Provided passage ->
Content starts

For those with autoimmune disease, what’s 1 thing you would tell others or want them to know?

“Some days your body just hurts and there’s nothing you can do about it…it takes so much longer to get over things like the flu or even colds/coughs. They just have no mercy on our bodies and immune systems.”
Kristen Clements, @KristenClem

“Let food be thy medicine and medicine be thy food.”  ― Hippocrates
Renee Baude, from Renee’s Kitchen, @reneebaude

“I have a boat load of autoimmune disorders…systemic lupus, fibromyalgia, Rynauds, Hashimoto’s, arthritis, migraines and a sensitivity to gluten. What I want people to know is this:
1) every day I make a choice that I can go to work, teach special needs students at church, take care of my family in spite of how I feel or how bad I’m in pain. Either way I don’t feel good so I choose to do things that help distract me from how I feel.
2) not all health challenges are visible or deforming
3) pain can be exhausting
4) education and taking positive steps to manage your condition is empowering and helps you to better communicate with your doctors
5) I suffered with horrible headaches for over 30 years and the docs only wanted to push narcotics so I struggled and suffered thru them. Finally I went to a neurologist who specialized in headaches to find out they’re migraines that are being managed from a preventable stand point. Don’t suffer!!! Find a doc that will really listen to you.”
Tonya Langdon

“I have Celiac, Rheumatoid Arthritis, Sjogren’s and Fibromyalgia and I wish people knew the following: 1) If I eat gluten, even a tiny bit, I don’t throw up or have diarrhea (sorry!) instead I have severe joint pain, the feeling of someone standing on my chest, and sleep for long periods of time. So I don’t “cheat” because I’m out a week of my life. 2) I hurt. You can’t see it and perhaps you can’t tell by my happy nature, but I hurt. every single day. So if I say “My thumbs hurt” or something like that, it means they are hurting badly. 3) You might have arthritis in your knee or elsewhere, but that’s different than RA. 4) The exhaustion from RA and Fibromyalgia is almost indescribable. It’s all the way to the core of your body exhausted.”

Content ends

Source material ->

Content starts

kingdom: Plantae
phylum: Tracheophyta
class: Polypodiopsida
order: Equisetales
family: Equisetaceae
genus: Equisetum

Content ends

Work instructions -> Write the next part of the collection of quotes from people living with autoimmune disease, picking up after its last sentence.

Result for this exercise ->
Deb Finnegan, check out her blog

“Being diagnosed with Celiac disease is not a curse but a blessing. I eat healthier now and I have found a community who understands what that means…rather than bemoan what I can’t eat, I celebrate all of the new things that I have found and like! Cauli-mash is just one example.”
Kassie Layne, @kassinva

“Instead of feeling betrayed by their bodies, I would like those with AI conditions to befriend their bodies. Lifestyle, mindset, and dietary changes can have a huge impact on health, regardless of what mainstream medical doctors might say.”
Meredith Chamorro, from She Swings on a Star, @meredithhutterc, check out her blog

“Stay positive and don’t stop trying to find a way to feel better.”
Linda Turturino

“Hashimoto’s is autoimmune and affects many functions of the body. We need to be our own advocates. If you don’t find relief from your symptoms, keep moving forward – even if it means switching doctors a few times. I just found out yesterday the I have a 90% chance of having thyroid cancer. I knew something was wrong, but labs were always ‘in range’. ‘In range’ means nothing when you have Hashimoto’s and still feel rotten. We know our own bodies! ”
Sharon Steele

“I wish they knew I have a disease. Sometimes I don’t feel well even though I may not say anything. Sometimes life is a struggle. That it is so difficult for me to lose weight that I don’t want any one to know that I am trying because I don’t have the same results as healthy people.”
Kara Singleton

“It took decades for me to have a diagnosis of Hashimoto’s and hypothyroidism. Keep searching for answers and don’t give up. I was diagnosed because I went to a specialist (an endocrinologist) because my primary care doctor saw nothing abnormal with my lab work (I was .1 away from being considered hypothyroid according to some standards but was within the range of hypothyroidism by other standards and had many symptoms. The endocrinologist tested my thyroid antibodies and they were through the roof. He confirmed I was hypothyroid and had Hashimoto’s. It has been years since my diagnosis and I am feeling so much better. There are still days when I don’t feel well but they are few and far between.”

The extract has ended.